O director continuou a olhar fixamente o visitante.
"Este preto não é um paciente, pois não? Se não é, não está aqui a fazer nada e tem de se pôr na rua. Os únicos selvagens que aqui entram são os doentes." Apontou para a entrada. "O lugar dos outros é lá fora."
"O doutor Rouco não é um selvagem", ripostou José, o sangue já a ferver. "E meu amigo e exijo que o trate com o respeito que merece."
O director insistiu com o braço na direcção da porta de entrada.
"Rua!", ordenou. "Quero este preto na rua! Já! Fora do meu hospital! Fora daqui!"
Domingos e José trocaram um olhar, percebendo que a coisa não se iria resolver.
"Deixa estar, Zé", disse o advogado, pegando nas suas coisas e preparando-se para sair. "Eu vou dar uma volta e encontramo- nos para o almoço, está bem?"
"Isso não é bem assim", disse o amigo, voltando-se de novo para o superior hierárquico. "Se o doutor Rouco sai, eu também saio."
Foi a primeira vez que o director do hospital pousou os olhos no subordinado desde o início do incidente.
"Era o que mais faltava!", rosnou. "O preto sai, mas o senhor doutor fica porque tem deveres a cumprir!"

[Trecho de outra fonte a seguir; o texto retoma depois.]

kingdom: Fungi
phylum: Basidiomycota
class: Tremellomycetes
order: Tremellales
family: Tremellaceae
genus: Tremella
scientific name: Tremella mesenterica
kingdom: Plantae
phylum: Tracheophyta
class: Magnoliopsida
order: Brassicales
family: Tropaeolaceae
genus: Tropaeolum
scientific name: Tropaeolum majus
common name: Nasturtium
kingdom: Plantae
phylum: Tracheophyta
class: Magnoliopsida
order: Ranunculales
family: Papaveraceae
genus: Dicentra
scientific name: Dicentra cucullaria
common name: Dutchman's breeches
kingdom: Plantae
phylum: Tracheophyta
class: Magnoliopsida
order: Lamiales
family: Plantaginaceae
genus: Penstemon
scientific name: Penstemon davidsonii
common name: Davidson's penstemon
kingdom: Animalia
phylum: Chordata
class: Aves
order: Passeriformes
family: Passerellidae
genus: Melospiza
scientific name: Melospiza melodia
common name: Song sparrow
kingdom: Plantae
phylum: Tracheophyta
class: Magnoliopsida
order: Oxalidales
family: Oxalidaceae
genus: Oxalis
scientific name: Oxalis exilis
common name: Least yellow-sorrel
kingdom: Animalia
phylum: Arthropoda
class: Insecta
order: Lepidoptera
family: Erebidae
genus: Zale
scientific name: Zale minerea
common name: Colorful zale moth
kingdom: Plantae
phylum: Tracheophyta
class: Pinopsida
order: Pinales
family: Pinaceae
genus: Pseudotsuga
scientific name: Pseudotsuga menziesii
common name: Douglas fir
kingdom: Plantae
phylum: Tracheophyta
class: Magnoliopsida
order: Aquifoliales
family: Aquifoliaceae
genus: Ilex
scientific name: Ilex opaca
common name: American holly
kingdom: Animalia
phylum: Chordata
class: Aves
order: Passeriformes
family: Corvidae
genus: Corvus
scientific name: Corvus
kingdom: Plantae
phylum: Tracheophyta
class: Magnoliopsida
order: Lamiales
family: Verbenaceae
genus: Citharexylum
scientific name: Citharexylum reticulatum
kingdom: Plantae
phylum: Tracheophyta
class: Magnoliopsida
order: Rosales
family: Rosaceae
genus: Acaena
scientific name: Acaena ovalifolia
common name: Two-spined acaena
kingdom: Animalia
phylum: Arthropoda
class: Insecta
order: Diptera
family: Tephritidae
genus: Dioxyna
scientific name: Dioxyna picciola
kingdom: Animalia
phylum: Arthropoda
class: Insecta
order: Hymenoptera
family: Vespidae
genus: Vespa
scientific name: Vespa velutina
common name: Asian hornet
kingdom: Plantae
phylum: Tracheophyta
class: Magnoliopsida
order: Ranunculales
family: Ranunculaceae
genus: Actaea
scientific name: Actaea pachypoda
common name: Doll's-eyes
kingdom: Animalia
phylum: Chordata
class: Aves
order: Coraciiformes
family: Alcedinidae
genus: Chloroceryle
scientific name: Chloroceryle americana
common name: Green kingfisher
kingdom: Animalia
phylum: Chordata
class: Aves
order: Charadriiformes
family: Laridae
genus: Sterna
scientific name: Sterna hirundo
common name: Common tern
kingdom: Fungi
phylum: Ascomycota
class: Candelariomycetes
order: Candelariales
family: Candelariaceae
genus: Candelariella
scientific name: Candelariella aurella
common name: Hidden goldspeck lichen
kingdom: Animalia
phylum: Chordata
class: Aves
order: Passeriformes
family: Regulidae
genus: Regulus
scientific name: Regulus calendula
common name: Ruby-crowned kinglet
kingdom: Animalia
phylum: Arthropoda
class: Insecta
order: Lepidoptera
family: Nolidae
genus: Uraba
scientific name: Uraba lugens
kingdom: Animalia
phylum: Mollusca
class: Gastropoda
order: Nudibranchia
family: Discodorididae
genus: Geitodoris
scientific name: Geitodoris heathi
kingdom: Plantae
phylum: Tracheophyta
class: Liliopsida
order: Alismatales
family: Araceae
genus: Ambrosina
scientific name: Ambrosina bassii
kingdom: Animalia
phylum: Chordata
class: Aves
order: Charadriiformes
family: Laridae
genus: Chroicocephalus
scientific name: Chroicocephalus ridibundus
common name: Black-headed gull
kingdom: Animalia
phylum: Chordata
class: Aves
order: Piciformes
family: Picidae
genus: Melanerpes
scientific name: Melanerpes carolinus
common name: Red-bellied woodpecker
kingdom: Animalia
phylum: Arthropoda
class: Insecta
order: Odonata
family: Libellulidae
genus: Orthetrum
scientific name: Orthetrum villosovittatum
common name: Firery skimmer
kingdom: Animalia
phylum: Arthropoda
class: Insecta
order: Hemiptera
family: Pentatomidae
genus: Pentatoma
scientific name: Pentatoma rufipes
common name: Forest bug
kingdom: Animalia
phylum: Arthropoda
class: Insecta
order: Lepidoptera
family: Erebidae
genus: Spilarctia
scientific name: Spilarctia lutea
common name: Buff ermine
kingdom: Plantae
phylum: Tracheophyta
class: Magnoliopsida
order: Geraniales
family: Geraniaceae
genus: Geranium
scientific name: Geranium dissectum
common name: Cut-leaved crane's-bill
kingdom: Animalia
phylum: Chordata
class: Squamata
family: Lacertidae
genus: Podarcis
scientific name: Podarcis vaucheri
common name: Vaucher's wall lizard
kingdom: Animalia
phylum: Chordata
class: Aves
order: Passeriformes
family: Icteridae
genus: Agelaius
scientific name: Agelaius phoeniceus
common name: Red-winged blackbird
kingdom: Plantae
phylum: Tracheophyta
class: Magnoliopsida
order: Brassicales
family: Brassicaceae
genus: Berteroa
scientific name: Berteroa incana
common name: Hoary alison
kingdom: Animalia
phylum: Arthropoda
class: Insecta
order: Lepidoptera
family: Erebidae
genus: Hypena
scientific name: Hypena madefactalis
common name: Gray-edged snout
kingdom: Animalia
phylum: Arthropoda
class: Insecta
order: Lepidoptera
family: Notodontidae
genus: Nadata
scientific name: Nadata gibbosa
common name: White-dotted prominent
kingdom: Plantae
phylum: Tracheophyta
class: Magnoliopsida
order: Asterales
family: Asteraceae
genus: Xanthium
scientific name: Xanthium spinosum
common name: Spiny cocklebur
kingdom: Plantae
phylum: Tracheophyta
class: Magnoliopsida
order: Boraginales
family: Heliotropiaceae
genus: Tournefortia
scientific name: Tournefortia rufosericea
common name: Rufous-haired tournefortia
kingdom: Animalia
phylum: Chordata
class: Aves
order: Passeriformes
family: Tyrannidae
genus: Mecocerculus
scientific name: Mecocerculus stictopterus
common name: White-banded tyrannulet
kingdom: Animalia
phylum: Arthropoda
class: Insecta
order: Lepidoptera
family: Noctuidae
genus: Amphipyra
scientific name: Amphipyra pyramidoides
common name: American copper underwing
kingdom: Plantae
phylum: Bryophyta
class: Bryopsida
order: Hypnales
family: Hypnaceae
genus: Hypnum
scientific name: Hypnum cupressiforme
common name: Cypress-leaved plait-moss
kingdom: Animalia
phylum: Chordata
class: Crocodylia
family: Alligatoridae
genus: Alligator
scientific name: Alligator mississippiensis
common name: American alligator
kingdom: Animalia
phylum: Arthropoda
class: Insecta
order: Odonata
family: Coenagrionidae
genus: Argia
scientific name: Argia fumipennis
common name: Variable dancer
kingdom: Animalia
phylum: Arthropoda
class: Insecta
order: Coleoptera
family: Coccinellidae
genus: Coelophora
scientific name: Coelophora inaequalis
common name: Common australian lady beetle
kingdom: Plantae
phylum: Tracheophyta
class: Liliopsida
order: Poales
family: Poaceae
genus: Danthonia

Era o que José queria ouvir: uma ordem que pudesse desafiar. Arrumou o estetoscópio na malinha, despiu a bata suja e atirou- a para o chão, pegou na mala e saiu do hospital ao lado do amigo.
Fazia calor ao sol. Caminharam os dois em silêncio até ao Chevrolet. Quando entrou no veículo, José sentiu o interior a escaldar como se estivesse a meter-se numa lareira. Domingos instalou-se ao volante, ligou o motor e, com o braço atrás do banco para fazer marcha atrás, encarou o amigo; trazia um sorriso irónico a bailar-lhe nos lábios espessos.